Auch viele Freizeitsportler erleiden Kreuzbandrisse. Wie unterscheidet sich denn die Behandlung zwischen Spitzensportlern und Otto-Normal-Patienten?
Wenn operiert wird, gibt es keine Unterschiede. Der Profisportler wird häufig - wie auch Khedira - bereits Tage (oder Stunden!) nach der Verletzung operiert. Aber wie schon gesagt, stellt sich erst einmal grundsätzlich die Frage, ob die OP notwendig ist. Und selbst bei einem Kreis- oder Landesligaspieler sollte abgewartet werden, bis das Kniegelenk vollständig abgeschwollen und die Beweglichkeit frei ist.

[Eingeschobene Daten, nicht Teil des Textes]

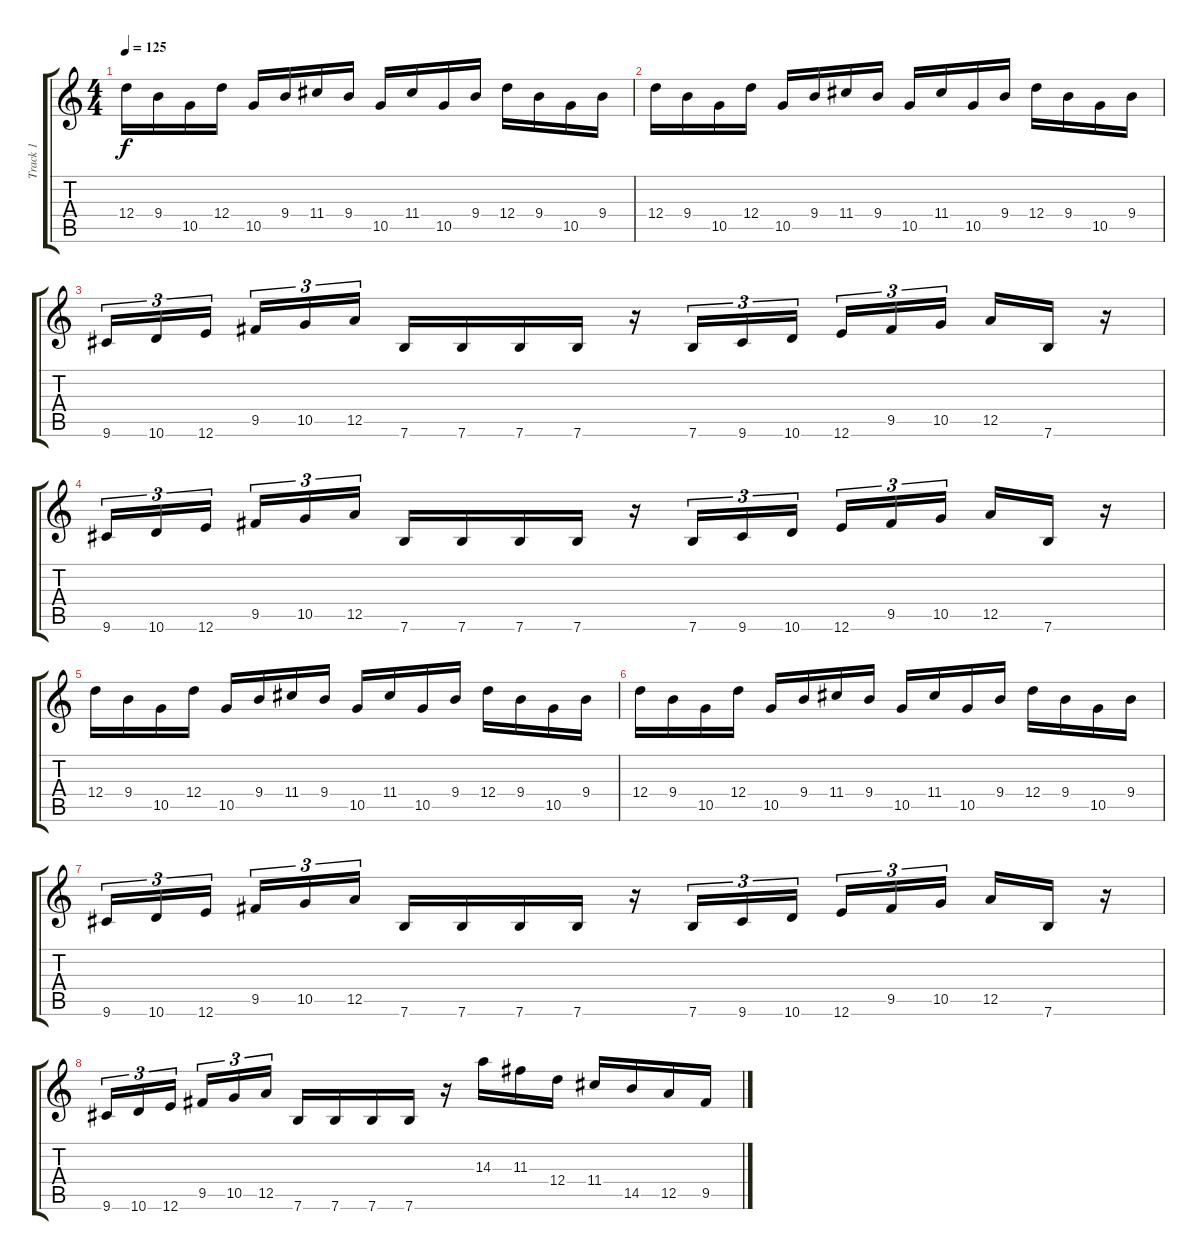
\track ("Track 1" "Track 1") {instrument overdrivenguitar}
\staff {score tabs}
\tuning (E4 B3 G3 D3 A2 E2) {hide}
\ts (4 4)
\tempo 125
\clef g2
\ks c
12.4.16{dy f} 9.4.16 10.5.16 12.4.16 10.5.16 9.4.16 11.4.16 9.4.16 10.5.16 11.4.16 10.5.16 9.4.16 12.4.16 9.4.16 10.5.16 9.4.16 |
12.4.16 9.4.16 10.5.16 12.4.16 10.5.16 9.4.16 11.4.16 9.4.16 10.5.16 11.4.16 10.5.16 9.4.16 12.4.16 9.4.16 10.5.16 9.4.16 |
9.6.16{tu (3 2)} 10.6.16{tu (3 2)} 12.6.16{tu (3 2) beam splitsecondary} 9.5.16{tu (3 2)} 10.5.16{tu (3 2)} 12.5.16{tu (3 2)} 7.6.16 7.6.16 7.6.16 7.6.16 r.16 7.6.16{tu (3 2)} 9.6.16{tu (3 2)} 10.6.16{tu (3 2) beam splitsecondary} 12.6.16{tu (3 2)} 9.5.16{tu (3 2)} 10.5.16{tu (3 2) beam splitsecondary} 12.5.16 7.6.16 r.16 |
9.6.16{tu (3 2)} 10.6.16{tu (3 2)} 12.6.16{tu (3 2) beam splitsecondary} 9.5.16{tu (3 2)} 10.5.16{tu (3 2)} 12.5.16{tu (3 2)} 7.6.16 7.6.16 7.6.16 7.6.16 r.16 7.6.16{tu (3 2)} 9.6.16{tu (3 2)} 10.6.16{tu (3 2) beam splitsecondary} 12.6.16{tu (3 2)} 9.5.16{tu (3 2)} 10.5.16{tu (3 2) beam splitsecondary} 12.5.16 7.6.16 r.16 |
12.4.16 9.4.16 10.5.16 12.4.16 10.5.16 9.4.16 11.4.16 9.4.16 10.5.16 11.4.16 10.5.16 9.4.16 12.4.16 9.4.16 10.5.16 9.4.16 |
12.4.16 9.4.16 10.5.16 12.4.16 10.5.16 9.4.16 11.4.16 9.4.16 10.5.16 11.4.16 10.5.16 9.4.16 12.4.16 9.4.16 10.5.16 9.4.16 |
9.6.16{tu (3 2)} 10.6.16{tu (3 2)} 12.6.16{tu (3 2) beam splitsecondary} 9.5.16{tu (3 2)} 10.5.16{tu (3 2)} 12.5.16{tu (3 2)} 7.6.16 7.6.16 7.6.16 7.6.16 r.16 7.6.16{tu (3 2)} 9.6.16{tu (3 2)} 10.6.16{tu (3 2) beam splitsecondary} 12.6.16{tu (3 2)} 9.5.16{tu (3 2)} 10.5.16{tu (3 2) beam splitsecondary} 12.5.16 7.6.16 r.16 |
9.6.16{tu (3 2)} 10.6.16{tu (3 2)} 12.6.16{tu (3 2) beam splitsecondary} 9.5.16{tu (3 2)} 10.5.16{tu (3 2)} 12.5.16{tu (3 2)} 7.6.16 7.6.16 7.6.16 7.6.16 r.16 14.3.16 11.3.16 12.4.16 11.4.16 14.5.16 12.5.16 9.5.16
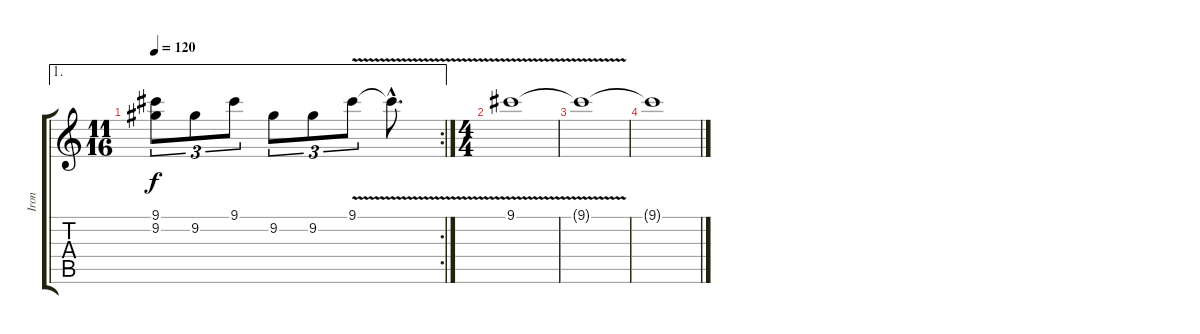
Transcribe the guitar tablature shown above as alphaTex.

\track ("Iron" "Iron") {instrument overdrivenguitar}
\staff {score tabs}
\tuning (E4 B3 G3 D3 A2 E2) {hide}
\ae 1
\rc 2
\ts (11 16)
\tempo 120
\clef g2
\ks c
(9.1 9.2).8{tu (3 2) dy f} 9.2.8{tu (3 2)} 9.1.8{tu (3 2)} 9.2.8{tu (3 2)} 9.2.8{tu (3 2)} 9.1{v}.8{tu (3 2)} 9.1{hac t}.8{d} |
\ts (4 4)
9.1{v}.1 |
9.1{t}.1 |
9.1{t}.1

Kann man ohne ein vorderes Kreuzband Skifahren?
Bei gutem Muskelaufbau kann man problemlos ohne ein vorderes Kreuzband Skifahren. Man sollte lediglich auf die Buckelpiste verzichten um kein unnötiges Risiko einzugehen. Diese Vorsichtsmaßnahme würde ich aber auch jedem Patienten nach einer vorderen Kreuzbandplastik empfehlen.
Verhindert die Implantation eines vorderen Kreuzbandes die spätere Entstehung einer Arthrose (Verschleißerkrankung) des Kniegelenkes?
Leider verhindert sie das nicht - im Gegenteil: neuere Studien belegen, dass die Implantation eines vorderen Kreuzbandes die frühzeitige Entwicklung einer Arthose sogar beschleunigt. Dies ist ein weiteres Argument für den Nicht-Spitzensportler, viel Zeit und Energie in einen intensiven Muskelaufbau zu stecken und die Operation nur dann durchführen zu lassen wenn der Muskelaufbau nicht zu der gewünschten Stabilität geführt hat.